(Page layout parsing data)
──────────────────────────────
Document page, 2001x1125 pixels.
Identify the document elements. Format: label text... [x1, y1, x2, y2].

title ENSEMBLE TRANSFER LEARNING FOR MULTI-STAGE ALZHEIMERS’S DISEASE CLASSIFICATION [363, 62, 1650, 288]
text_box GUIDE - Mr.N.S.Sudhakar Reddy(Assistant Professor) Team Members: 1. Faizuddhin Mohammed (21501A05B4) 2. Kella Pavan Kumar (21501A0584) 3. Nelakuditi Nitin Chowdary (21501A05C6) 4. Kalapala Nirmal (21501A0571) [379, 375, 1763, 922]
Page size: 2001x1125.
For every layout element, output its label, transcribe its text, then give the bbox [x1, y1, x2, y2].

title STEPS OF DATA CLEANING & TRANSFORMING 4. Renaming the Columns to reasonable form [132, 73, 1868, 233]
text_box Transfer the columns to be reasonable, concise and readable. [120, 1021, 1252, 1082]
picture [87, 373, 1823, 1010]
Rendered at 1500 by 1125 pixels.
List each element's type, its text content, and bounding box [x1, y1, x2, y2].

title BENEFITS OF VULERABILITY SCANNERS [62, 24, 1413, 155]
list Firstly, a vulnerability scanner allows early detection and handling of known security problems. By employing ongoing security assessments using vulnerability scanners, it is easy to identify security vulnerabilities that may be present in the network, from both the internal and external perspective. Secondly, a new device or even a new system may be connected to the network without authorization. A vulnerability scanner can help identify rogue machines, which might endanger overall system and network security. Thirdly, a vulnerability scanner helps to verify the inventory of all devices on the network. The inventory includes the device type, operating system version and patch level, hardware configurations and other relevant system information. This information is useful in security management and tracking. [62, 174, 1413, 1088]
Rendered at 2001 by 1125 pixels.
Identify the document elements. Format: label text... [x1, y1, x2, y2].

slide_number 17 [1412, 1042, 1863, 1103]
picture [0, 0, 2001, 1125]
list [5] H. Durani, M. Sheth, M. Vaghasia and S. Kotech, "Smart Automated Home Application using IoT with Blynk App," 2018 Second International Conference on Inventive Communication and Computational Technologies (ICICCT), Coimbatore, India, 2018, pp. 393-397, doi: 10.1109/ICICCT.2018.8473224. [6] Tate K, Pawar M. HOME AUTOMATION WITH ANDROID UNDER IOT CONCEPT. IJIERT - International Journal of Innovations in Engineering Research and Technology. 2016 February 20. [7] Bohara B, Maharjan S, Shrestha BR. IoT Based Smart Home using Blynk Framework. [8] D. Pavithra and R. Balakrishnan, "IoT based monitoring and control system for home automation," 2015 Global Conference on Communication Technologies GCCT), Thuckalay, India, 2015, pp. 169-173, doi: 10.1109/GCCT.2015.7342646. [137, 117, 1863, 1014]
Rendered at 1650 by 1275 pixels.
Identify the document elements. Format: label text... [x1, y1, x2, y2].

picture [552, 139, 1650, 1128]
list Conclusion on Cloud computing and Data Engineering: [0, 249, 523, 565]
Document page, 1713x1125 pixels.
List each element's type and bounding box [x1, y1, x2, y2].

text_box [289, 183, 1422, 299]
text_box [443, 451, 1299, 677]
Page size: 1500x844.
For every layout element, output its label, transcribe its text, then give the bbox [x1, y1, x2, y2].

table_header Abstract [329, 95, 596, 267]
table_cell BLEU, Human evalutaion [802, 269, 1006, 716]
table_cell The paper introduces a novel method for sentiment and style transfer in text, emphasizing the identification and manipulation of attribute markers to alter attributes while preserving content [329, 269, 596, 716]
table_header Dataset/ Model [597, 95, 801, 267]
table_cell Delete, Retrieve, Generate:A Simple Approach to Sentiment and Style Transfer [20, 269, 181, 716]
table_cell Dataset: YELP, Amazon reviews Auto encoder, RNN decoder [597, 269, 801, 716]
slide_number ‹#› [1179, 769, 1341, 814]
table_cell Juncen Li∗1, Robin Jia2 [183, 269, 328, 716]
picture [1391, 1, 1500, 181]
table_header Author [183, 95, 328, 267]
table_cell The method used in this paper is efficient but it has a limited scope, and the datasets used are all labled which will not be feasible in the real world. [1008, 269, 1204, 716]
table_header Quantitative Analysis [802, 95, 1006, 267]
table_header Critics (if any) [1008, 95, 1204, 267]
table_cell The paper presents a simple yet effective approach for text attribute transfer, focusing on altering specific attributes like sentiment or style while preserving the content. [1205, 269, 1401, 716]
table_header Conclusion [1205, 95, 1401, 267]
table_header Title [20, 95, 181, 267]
──────────────────────────────
INSTRUCTIONS FOR THE TASK → Each line in the records above that contains the word "Rendered" must be copied.

OUTPUT OF THE EXERCISE →
Rendered at 1500 by 1125 pixels.
Rendered at 2001 by 1125 pixels.
Rendered at 1650 by 1275 pixels.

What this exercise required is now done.